> Records for processing:

-*-*-

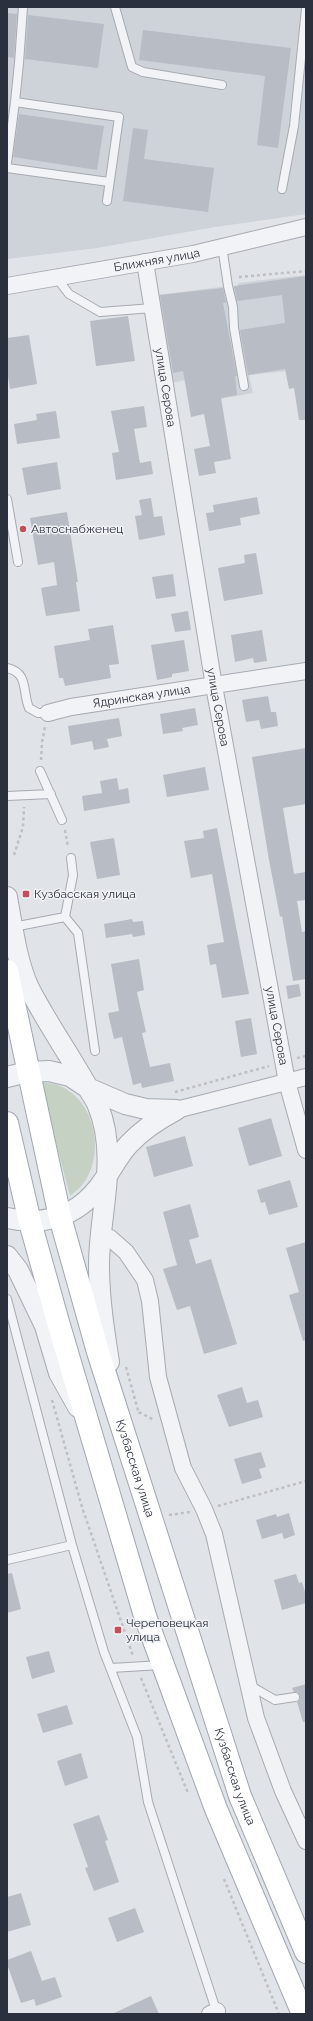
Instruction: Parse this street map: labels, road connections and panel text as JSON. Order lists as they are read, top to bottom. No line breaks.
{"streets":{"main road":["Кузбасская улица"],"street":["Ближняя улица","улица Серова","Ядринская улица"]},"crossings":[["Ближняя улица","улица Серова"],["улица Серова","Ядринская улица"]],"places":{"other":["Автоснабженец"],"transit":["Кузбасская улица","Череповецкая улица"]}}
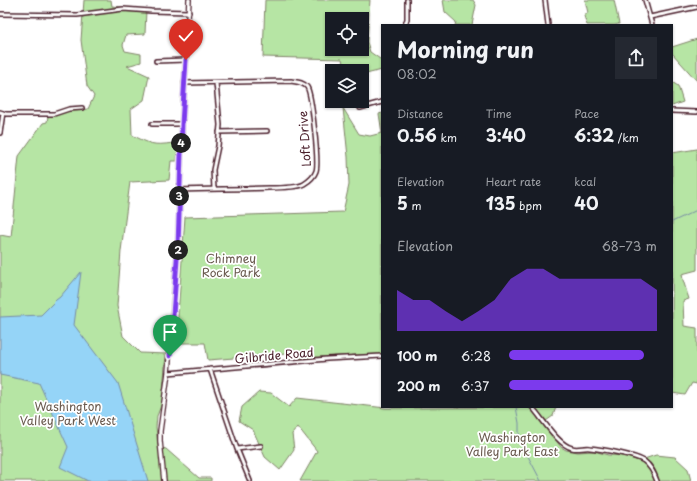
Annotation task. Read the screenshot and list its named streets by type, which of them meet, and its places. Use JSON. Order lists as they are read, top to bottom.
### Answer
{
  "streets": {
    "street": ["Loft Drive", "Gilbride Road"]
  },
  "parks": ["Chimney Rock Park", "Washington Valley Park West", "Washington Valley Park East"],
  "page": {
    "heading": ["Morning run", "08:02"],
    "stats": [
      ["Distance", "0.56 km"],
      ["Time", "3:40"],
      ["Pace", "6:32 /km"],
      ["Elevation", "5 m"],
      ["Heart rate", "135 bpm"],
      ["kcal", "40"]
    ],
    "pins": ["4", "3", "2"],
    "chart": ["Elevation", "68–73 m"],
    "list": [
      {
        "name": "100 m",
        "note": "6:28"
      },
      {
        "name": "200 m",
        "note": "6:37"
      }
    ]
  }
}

-*-*-

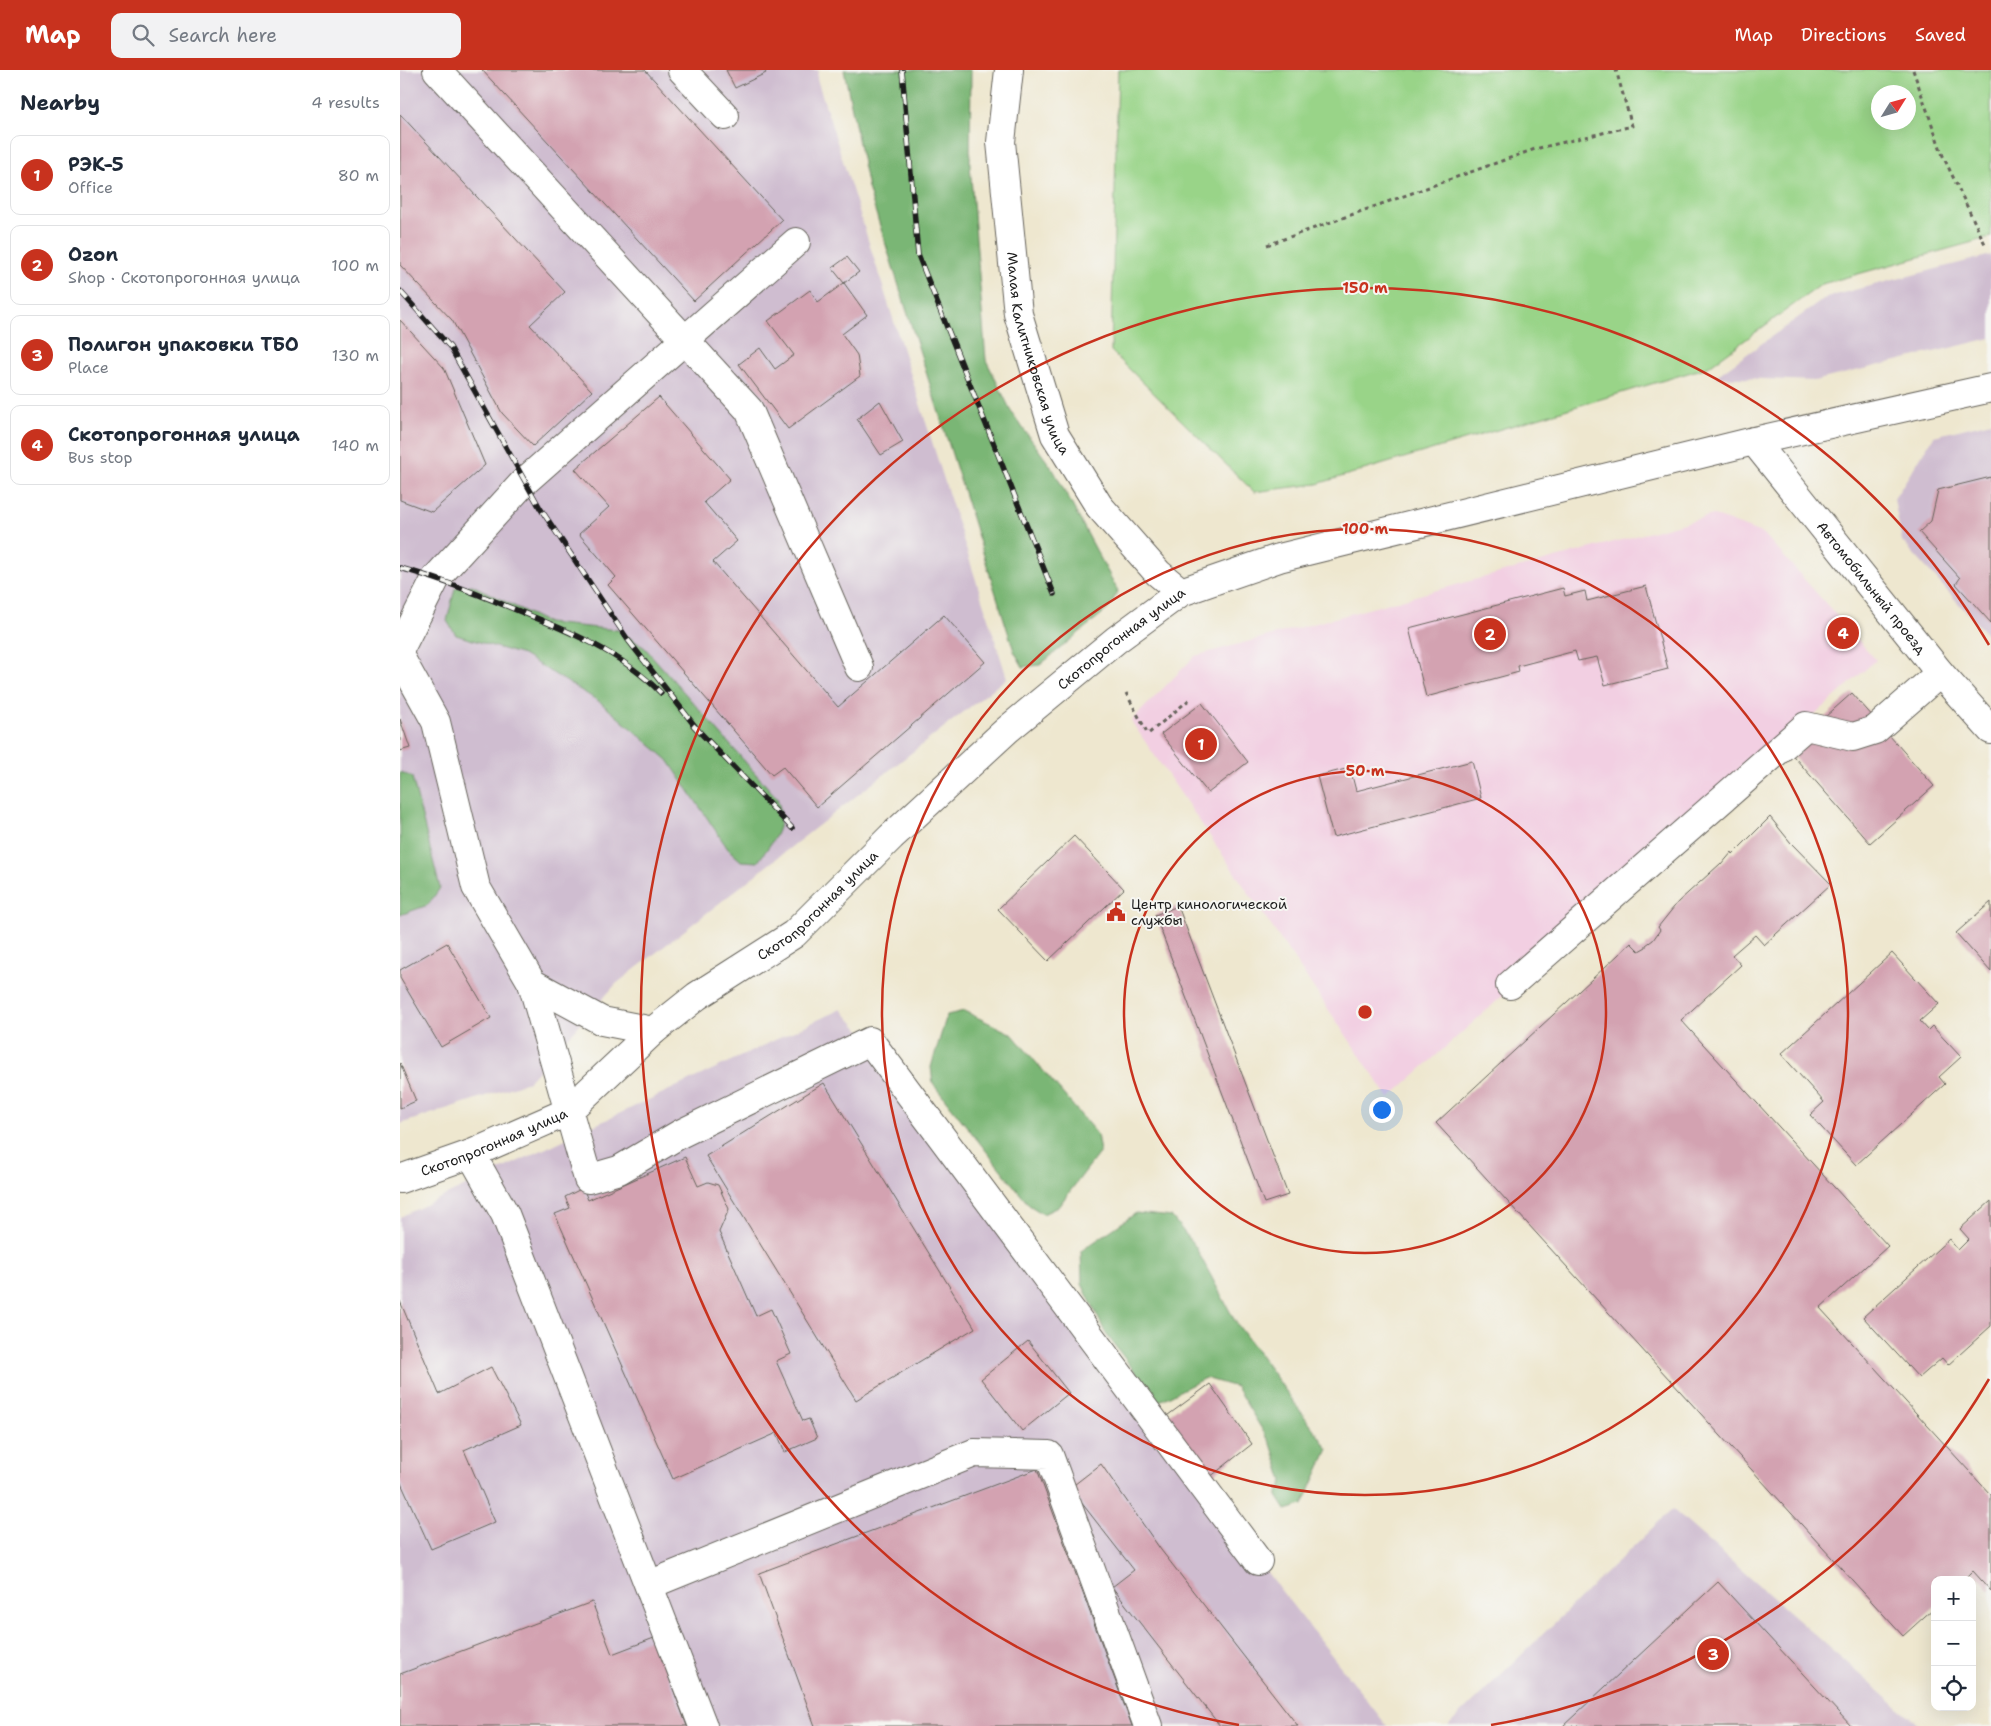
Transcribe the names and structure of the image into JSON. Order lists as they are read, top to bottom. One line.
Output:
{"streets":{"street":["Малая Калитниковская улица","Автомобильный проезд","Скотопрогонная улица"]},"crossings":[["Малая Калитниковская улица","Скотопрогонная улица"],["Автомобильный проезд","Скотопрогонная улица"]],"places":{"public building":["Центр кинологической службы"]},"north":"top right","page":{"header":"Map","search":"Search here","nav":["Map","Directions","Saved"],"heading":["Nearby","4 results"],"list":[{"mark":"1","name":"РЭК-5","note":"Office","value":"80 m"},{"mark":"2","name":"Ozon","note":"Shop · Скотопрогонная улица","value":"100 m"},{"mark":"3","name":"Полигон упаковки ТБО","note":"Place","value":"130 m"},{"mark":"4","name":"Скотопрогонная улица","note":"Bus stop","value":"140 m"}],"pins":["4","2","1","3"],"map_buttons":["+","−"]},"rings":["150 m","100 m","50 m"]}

-*-*-

> What is being asked:
Those lines of the records above that run from the one containing "Instruction: Parse this" through the one containing "Annotation task. Read" should be returned exactly, with no pictures among them.

> Response box:
Instruction: Parse this street map: labels, road connections and panel text as JSON. Order lists as they are read, top to bottom. No line breaks.
{"streets":{"main road":["Кузбасская улица"],"street":["Ближняя улица","улица Серова","Ядринская улица"]},"crossings":[["Ближняя улица","улица Серова"],["улица Серова","Ядринская улица"]],"places":{"other":["Автоснабженец"],"transit":["Кузбасская улица","Череповецкая улица"]}}
Annotation task. Read the screenshot and list its named streets by type, which of them meet, and its places. Use JSON. Order lists as they are read, top to bottom.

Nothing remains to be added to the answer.